Elle avait choisi de ne pas s'habiller en noir. Elle ne savait même pas si porter une tenue moldue serait considéré comme approprié dans la famille Potter, mais elle n'avait pas eu envie de porter la couleur qui aspirait la lumière de toutes les autres. Ça lui aurait trop rappelé l'effet des Détraqueurs. Un des amis Mangemorts de Severus avait trouvé amusant d'en inviter trois le soir où ils fêtaient la fin des examens. La manière dont il (ou plus probablement « ils ») les avait fait entrer restait un mystère, et elle sentait que ce tour de magie noire avait permis à Macnair et Severus de gagner l'estime de certains Serpentards de septième année, qui suivaient (ce n'était plus un secret pour personne) celui qui se faisait appeler le Seigneur des Ténèbres. Elle n'avait jamais vu Albus Dumbledore aussi en colère que ce jour-là. Severus non plus ne l'avait jamais vue tant en colère que ce soir-là. Elle ne lui avait pas reparlé depuis.
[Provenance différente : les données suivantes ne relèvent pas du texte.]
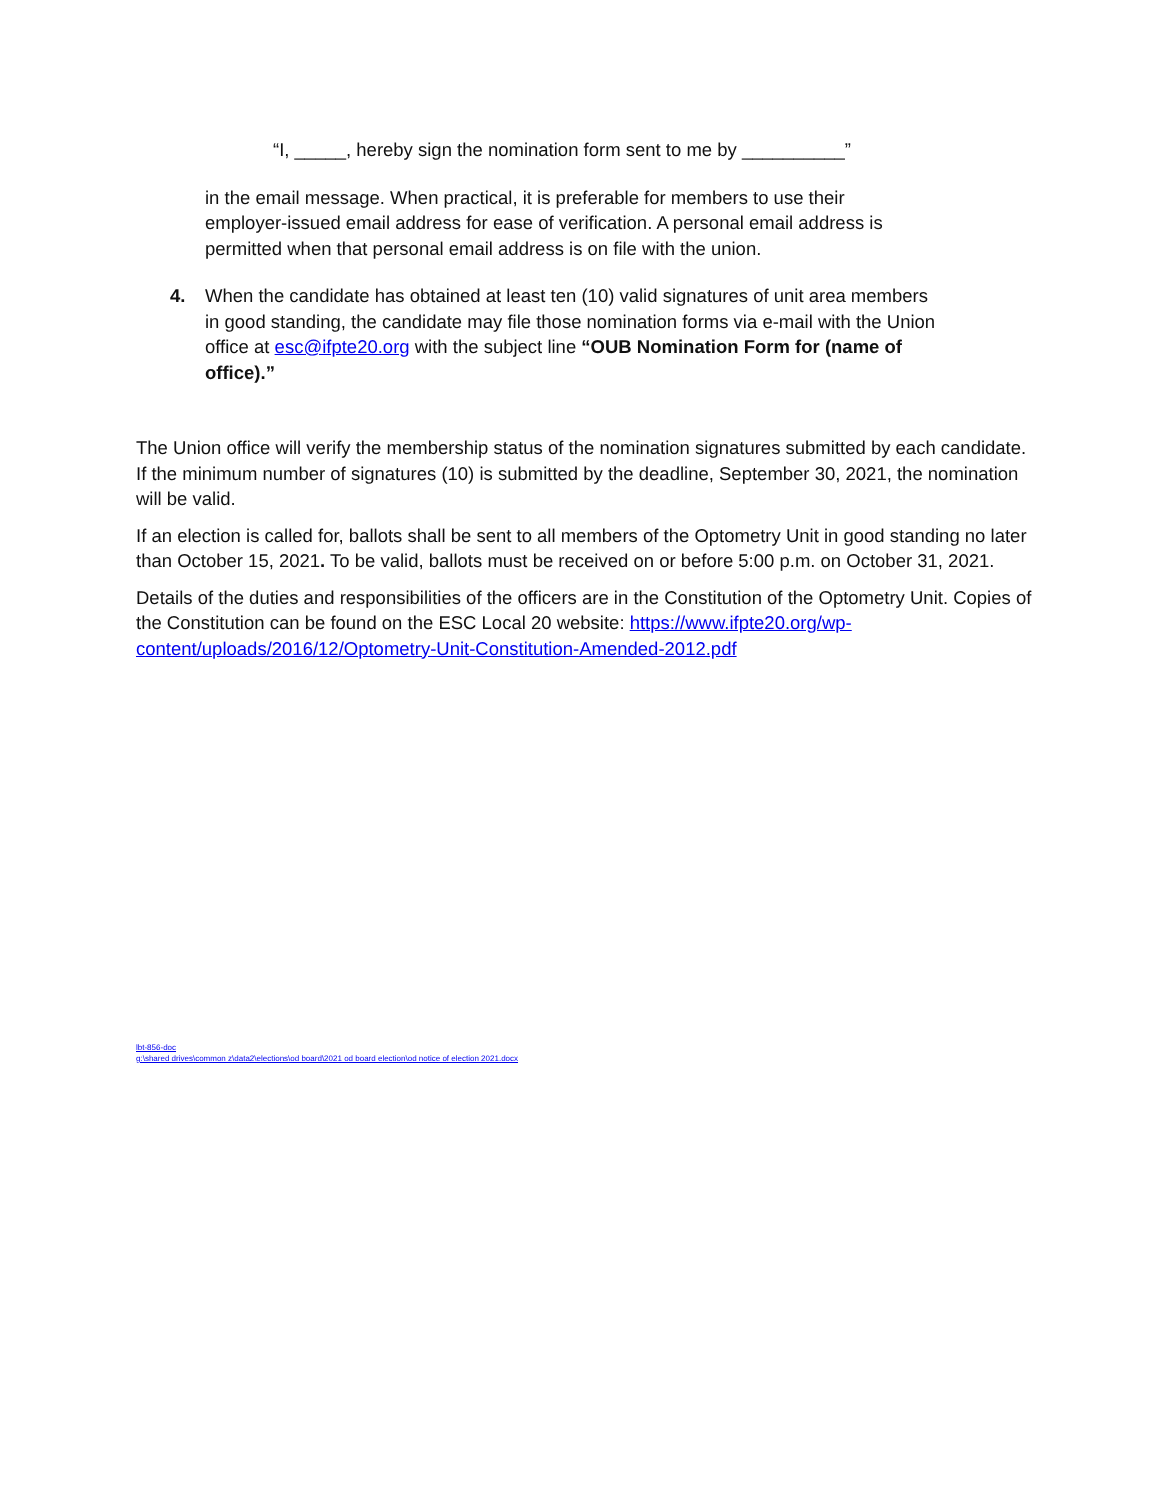“I, _____, hereby sign the nomination form sent to me by __________”
in the email message. When practical, it is preferable for members to use their employer-issued email address for ease of verification. A personal email address is permitted when that personal email address is on file with the union.
4. When the candidate has obtained at least ten (10) valid signatures of unit area members in good standing, the candidate may file those nomination forms via e-mail with the Union office at esc@ifpte20.org with the subject line “OUB Nomination Form for (name of office).”
The Union office will verify the membership status of the nomination signatures submitted by each candidate. If the minimum number of signatures (10) is submitted by the deadline, September 30, 2021, the nomination will be valid.
If an election is called for, ballots shall be sent to all members of the Optometry Unit in good standing no later than October 15, 2021. To be valid, ballots must be received on or before 5:00 p.m. on October 31, 2021.
Details of the duties and responsibilities of the officers are in the Constitution of the Optometry Unit. Copies of the Constitution can be found on the ESC Local 20 website: https://www.ifpte20.org/wp-content/uploads/2016/12/Optometry-Unit-Constitution-Amended-2012.pdf
lbt-856-doc
g:\shared drives\common z\data2\elections\od board\2021 od board election\od notice of election 2021.docx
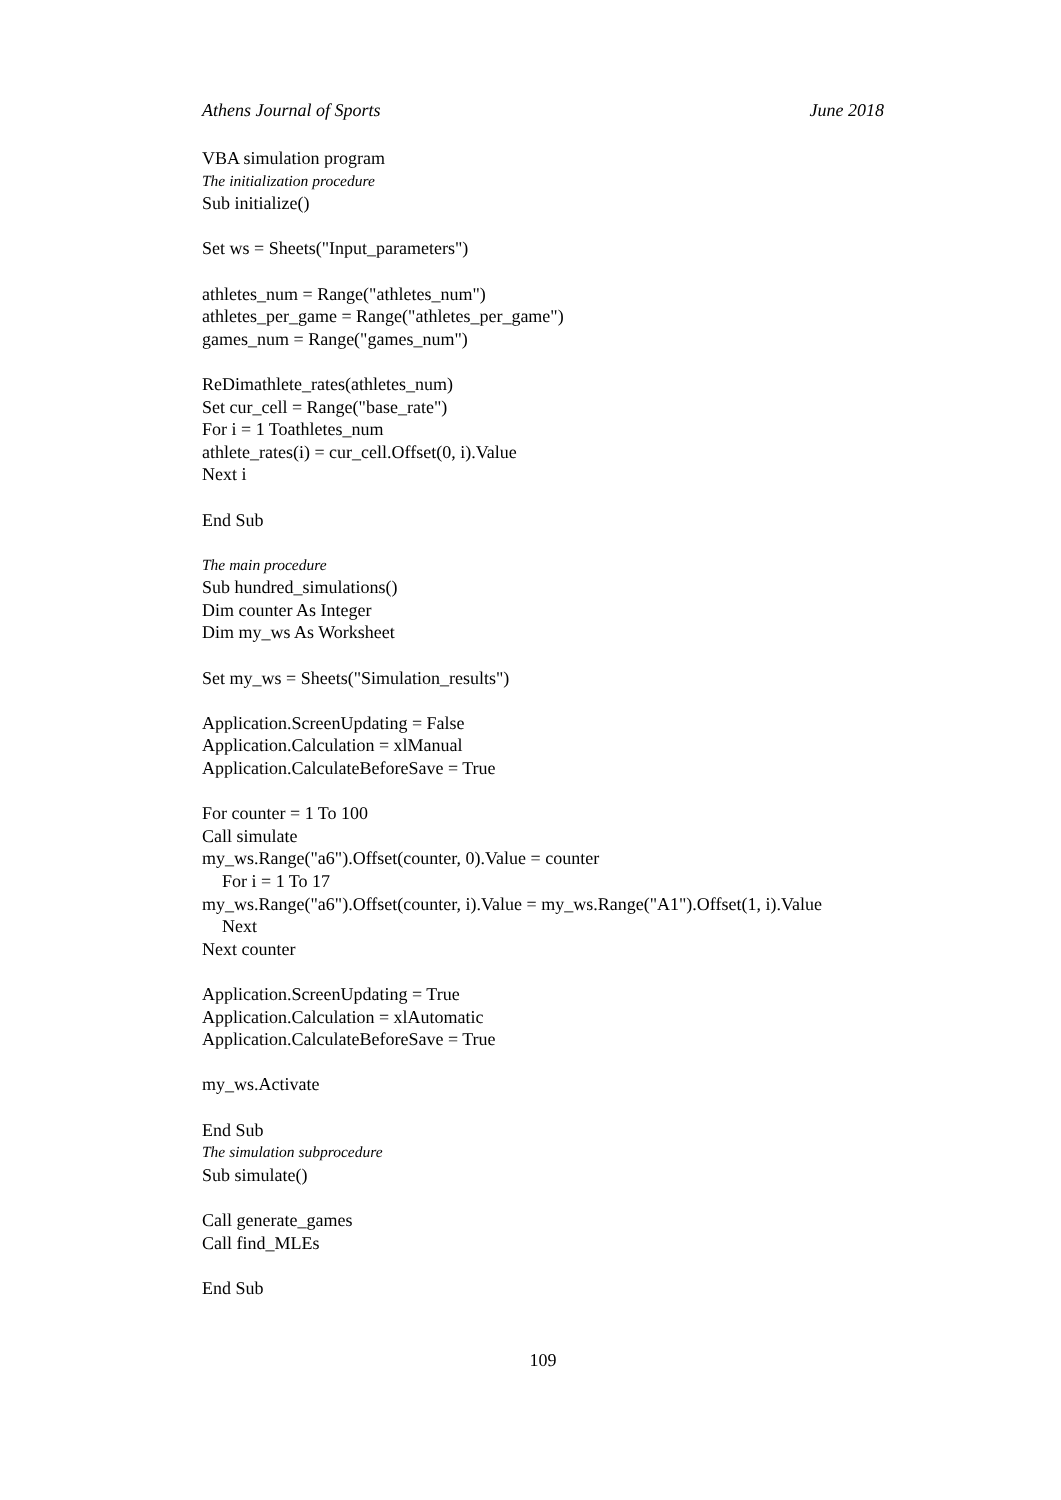Athens Journal of Sports June 2018
VBA simulation program
The initialization procedure
Sub initialize()
Set ws = Sheets("Input_parameters")
athletes_num = Range("athletes_num")
athletes_per_game = Range("athletes_per_game")
games_num = Range("games_num")
ReDimathlete_rates(athletes_num)
Set cur_cell = Range("base_rate")
For i = 1 Toathletes_num
athlete_rates(i) = cur_cell.Offset(0, i).Value
Next i
End Sub
The main procedure
Sub hundred_simulations()
Dim counter As Integer
Dim my_ws As Worksheet
Set my_ws = Sheets("Simulation_results")
Application.ScreenUpdating = False
Application.Calculation = xlManual
Application.CalculateBeforeSave = True
For counter = 1 To 100
Call simulate
my_ws.Range("a6").Offset(counter, 0).Value = counter
For i = 1 To 17
my_ws.Range("a6").Offset(counter, i).Value = my_ws.Range("A1").Offset(1, i).Value
Next
Next counter
Application.ScreenUpdating = True
Application.Calculation = xlAutomatic
Application.CalculateBeforeSave = True
my_ws.Activate
End Sub
The simulation subprocedure
Sub simulate()
Call generate_games
Call find_MLEs
End Sub
109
Elle chassa cette idée de sa tête. Elle ne voulait vraiment pas penser à Severus à cet instant. Mais penser à James Potter ne lui faisait pas non plus du bien. Elle ne pouvait pas haïr une personne en pleine détresse. Et en même temps, elle ne pouvait pas l'apprécier après toutes ces années de plaisanteries de mauvais goûts, de rixes dans les couloirs, de provocations immatures… un court instant, son cerveau effleura la possibilité que Sirius ne lui ait envoyé cette lettre que pour lui faire une blague. Une blague de très mauvais goût. Non, même Sirius n'était pas aussi cynique. Et il aimait les Potter, chez qui il vivait depuis le Noël précédent - où il avait fait une fracassante fugue. Le cabot avait répété l'histoire dans les couloirs pendant des semaines, et en particulier quand il était à portée de voix des amis Serpentards de son frère ou de ses cousines. C'était elle qui avait lancé tout haut le maléfice de Bloclangue que tout le monde avait pensé tout bas.

Un cahot sur la route la ramena à la réalité. Non. C'était sérieux. Le monde était devenu sérieux, au cours de l'année précédente. Le mage qui s'était fait connaître sous le nom de Lord Voldemort avait fait parler de lui. Par cadavres interposés. Il l'effrayait. Il les effrayait tous. Les lions comme les autres. Elle se rappelait encore le jour où le professeur McGonagall lui avait demandé (elle était préfète) d'aller chercher la petite Elia Montgomery, avec ce regard entendu qui l'avait glacée. Devenir orpheline, seulement deux mois après avoir appris qu'on était une sorcière… c'était à ce moment-là que les Maraudeurs s'étaient évertués à multiplier le nombre de leurs farces. Depuis Lily s'était demandé à plusieurs occasions s'ils le faisaient réellement par pure insensibilité, ou par volonté de continuer à faire rire les gens. A les empêcher de se faire engloutir par le chagrin.

- … cinq minutes.

Lily ouvrit de grands yeux. Il lui restait cinq minutes. Elle ne savait toujours pas ce qu'elle allait pouvoir lui dire.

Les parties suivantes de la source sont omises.